WHAT IS REQUIRED ::
Repeat the text read from every one of these records line for line, with no changes. Leave the pictures out of your answer.

SOURCE DATA ::
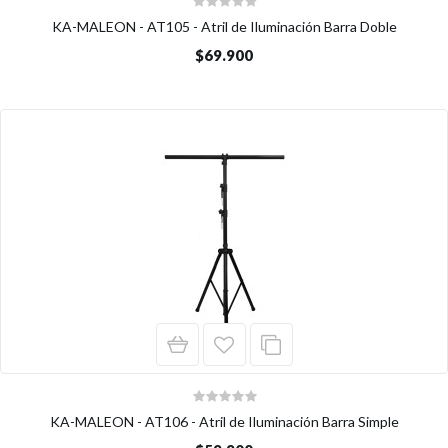
KA-MALEON - AT105 - Atril de Iluminación Barra Doble
$69.900
KA-MALEON - AT106 - Atril de Iluminación Barra Simple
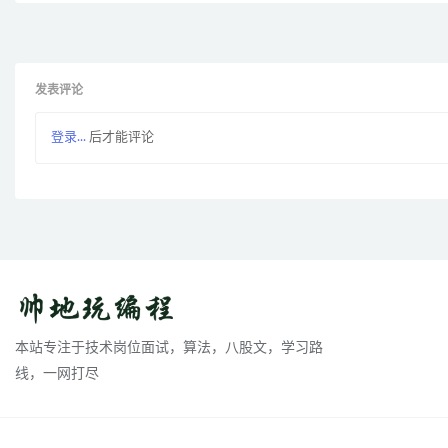
发表评论
登录...
后才能评论
本站专注于技术岗位面试，算法，八股文，学习路
线，一网打尽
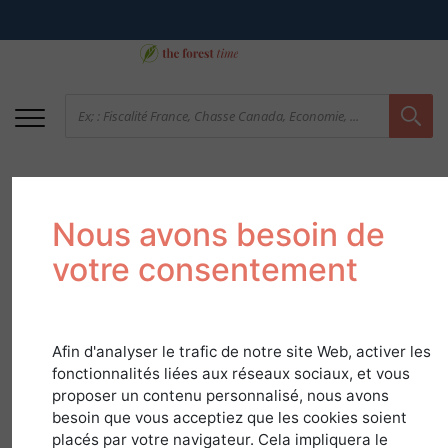
Nous avons besoin de
votre consentement
Afin d'analyser le trafic de notre site Web, activer les
La terre à bois
fonctionnalités liées aux réseaux sociaux, et vous
québécoise, un
proposer un contenu personnalisé, nous avons
besoin que vous acceptiez que les cookies soient
couvert caractérisé
placés par votre navigateur. Cela impliquera le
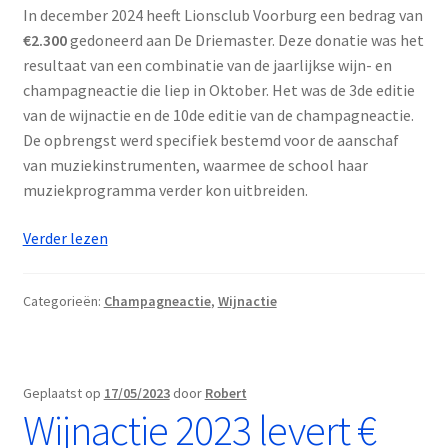
In december 2024 heeft Lionsclub Voorburg een bedrag van
€2.300
gedoneerd aan De Driemaster. Deze donatie was het
resultaat van een combinatie van de jaarlijkse wijn- en
champagneactie die liep in Oktober. Het was de 3de editie
van de wijnactie en de 10de editie van de champagneactie.
De opbrengst werd specifiek bestemd voor de aanschaf
van muziekinstrumenten, waarmee de school haar
muziekprogramma verder kon uitbreiden.
Wijn
Verder lezen
&
Champagne
Categorieën:
Champagneactie
,
Wijnactie
actie
2024
levert
€
Geplaatst op
17/05/2023
door
Robert
2.300,-
Wijnactie 2023 levert €
op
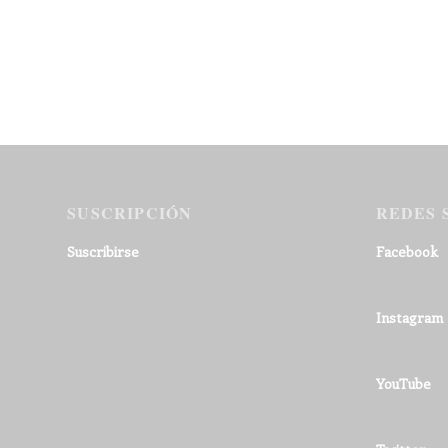
SUSCRIPCIÓN
REDES 
Suscribirse
Facebook
Instagram
YouTube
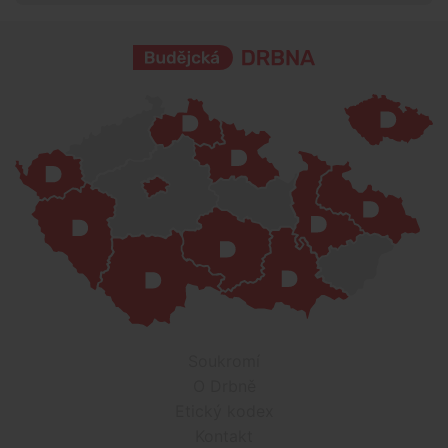
Soukromí
O Drbně
Etický kodex
Kontakt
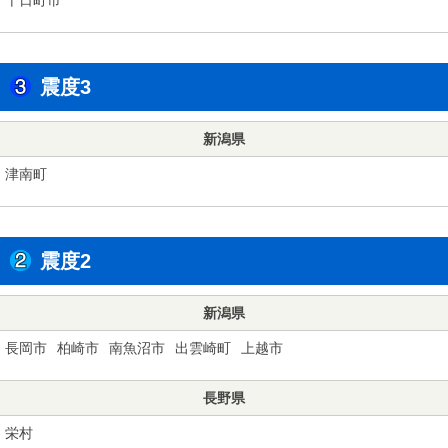
震度3
新潟県
津南町
震度2
新潟県
長岡市
柏崎市
南魚沼市
出雲崎町
上越市
長野県
栄村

PROBLEM SOLUTION ::
KA-MALEON - AT105 - Atril de Iluminación Barra Doble
$69.900
KA-MALEON - AT106 - Atril de Iluminación Barra Simple
发表评论
登录...
后才能评论
本站专注于技术岗位面试，算法，八股文，学习路
线，一网打尽
Nous avons besoin de
votre consentement
Afin d'analyser le trafic de notre site Web, activer les
La terre à bois
fonctionnalités liées aux réseaux sociaux, et vous
québécoise, un
proposer un contenu personnalisé, nous avons
besoin que vous acceptiez que les cookies soient
couvert caractérisé
placés par votre navigateur. Cela impliquera le
In december 2024 heeft Lionsclub Voorburg een bedrag van
€2.300
gedoneerd aan De Driemaster. Deze donatie was het
resultaat van een combinatie van de jaarlijkse wijn- en
champagneactie die liep in Oktober. Het was de 3de editie
van de wijnactie en de 10de editie van de champagneactie.
De opbrengst werd specifiek bestemd voor de aanschaf
van muziekinstrumenten, waarmee de school haar
muziekprogramma verder kon uitbreiden.
Wijn
Verder lezen
&
Champagne
Categorieën:
Champagneactie
,
Wijnactie
actie
2024
levert
€
Geplaatst op
17/05/2023
door
Robert
2.300,-
Wijnactie 2023 levert €
op
SUSCRIPCIÓN
REDES 
Suscribirse
Facebook
Instagram
YouTube
Soukromí
O Drbně
Etický kodex
Kontakt
震度3
新潟県
津南町
震度2
新潟県
長岡市
柏崎市
南魚沼市
出雲崎町
上越市
長野県
栄村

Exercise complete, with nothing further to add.